### Stated exercise
Answer these questions from the mailing-list post about CE routers:
(a) What subnet mask does the quoted writer say providers will not configure more than on the PE interface side?
(b) What do Ethernet circuits typically fail to do, according to the reply?
(c) When is the idea that "the demarcation point is an Ethernet port" an especially important selling point?

### Passage shown

Using CE Router for Internet and VPN services

Peter Hicks peter.hicks at poggs.co.uk
Fri Jul 17 10:36:43 UTC 2009


Hello

Akhmedd Aly wrote:

> can someone explain me why service providers (Internet and/or L3 VPN
> services) obligate customers to use CE routers. Why they cannot
> configure more than /30 (in some cases /31) subnet mask on PE
> interface side for me? In that case I can use cheap L2 switch and use
> default gateway on all my PCs in the LAN, pointing to SP PE.

Managed services.  The concept of "the demarcation point is an Ethernet 
port" is an important selling point for some people, especially when IT 
staff are not on-site.

Another major downside is the WAN circuit type - Ethernet circuits 
typically don't mirror the link state correctly.  Furthermore, 
troubleshooting is easier for the SP if it's their kit at both ends of 
the circuit.

### Dataset entries
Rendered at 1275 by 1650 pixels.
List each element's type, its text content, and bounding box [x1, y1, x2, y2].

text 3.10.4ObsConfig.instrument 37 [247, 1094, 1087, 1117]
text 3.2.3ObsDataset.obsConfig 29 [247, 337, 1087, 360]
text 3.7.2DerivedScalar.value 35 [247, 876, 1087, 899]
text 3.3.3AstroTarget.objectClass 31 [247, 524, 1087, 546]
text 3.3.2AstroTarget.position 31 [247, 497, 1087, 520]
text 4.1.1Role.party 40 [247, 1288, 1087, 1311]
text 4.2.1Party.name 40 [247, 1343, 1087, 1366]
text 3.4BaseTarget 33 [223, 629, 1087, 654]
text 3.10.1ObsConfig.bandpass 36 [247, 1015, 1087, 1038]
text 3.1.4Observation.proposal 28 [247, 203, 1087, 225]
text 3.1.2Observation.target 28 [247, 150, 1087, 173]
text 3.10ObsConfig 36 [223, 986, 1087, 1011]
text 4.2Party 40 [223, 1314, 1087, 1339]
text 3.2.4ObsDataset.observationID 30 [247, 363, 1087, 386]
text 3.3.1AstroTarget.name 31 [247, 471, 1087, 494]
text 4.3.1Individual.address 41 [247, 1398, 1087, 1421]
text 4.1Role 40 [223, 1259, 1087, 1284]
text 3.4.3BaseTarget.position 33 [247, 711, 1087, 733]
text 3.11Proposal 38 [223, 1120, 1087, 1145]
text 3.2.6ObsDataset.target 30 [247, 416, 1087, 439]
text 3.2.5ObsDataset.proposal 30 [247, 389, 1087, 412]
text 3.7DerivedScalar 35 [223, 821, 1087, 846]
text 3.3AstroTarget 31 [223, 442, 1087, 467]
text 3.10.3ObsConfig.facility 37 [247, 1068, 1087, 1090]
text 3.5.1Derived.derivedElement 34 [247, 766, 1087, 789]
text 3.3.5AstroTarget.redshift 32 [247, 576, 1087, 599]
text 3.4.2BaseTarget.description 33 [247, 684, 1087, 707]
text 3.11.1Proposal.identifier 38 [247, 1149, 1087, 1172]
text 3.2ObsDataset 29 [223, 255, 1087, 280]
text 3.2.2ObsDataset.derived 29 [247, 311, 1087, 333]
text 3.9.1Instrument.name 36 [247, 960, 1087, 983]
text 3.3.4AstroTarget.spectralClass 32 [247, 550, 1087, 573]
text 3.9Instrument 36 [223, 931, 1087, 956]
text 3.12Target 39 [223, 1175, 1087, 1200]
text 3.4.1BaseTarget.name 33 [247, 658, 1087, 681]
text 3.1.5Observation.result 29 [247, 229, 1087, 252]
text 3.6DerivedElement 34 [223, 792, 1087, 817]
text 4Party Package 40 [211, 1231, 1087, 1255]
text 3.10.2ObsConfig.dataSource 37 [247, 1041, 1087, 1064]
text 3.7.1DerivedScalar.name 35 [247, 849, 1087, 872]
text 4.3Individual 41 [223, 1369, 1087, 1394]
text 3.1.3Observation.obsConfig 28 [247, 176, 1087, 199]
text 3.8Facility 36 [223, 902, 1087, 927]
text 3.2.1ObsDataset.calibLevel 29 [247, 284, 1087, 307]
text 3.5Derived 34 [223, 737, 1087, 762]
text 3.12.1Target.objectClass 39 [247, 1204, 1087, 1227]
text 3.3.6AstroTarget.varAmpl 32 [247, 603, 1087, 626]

### Solution to this task
(a) A /30 subnet mask, or in some cases /31.
(b) They typically don't mirror the link state correctly.
(c) When IT staff are not on-site.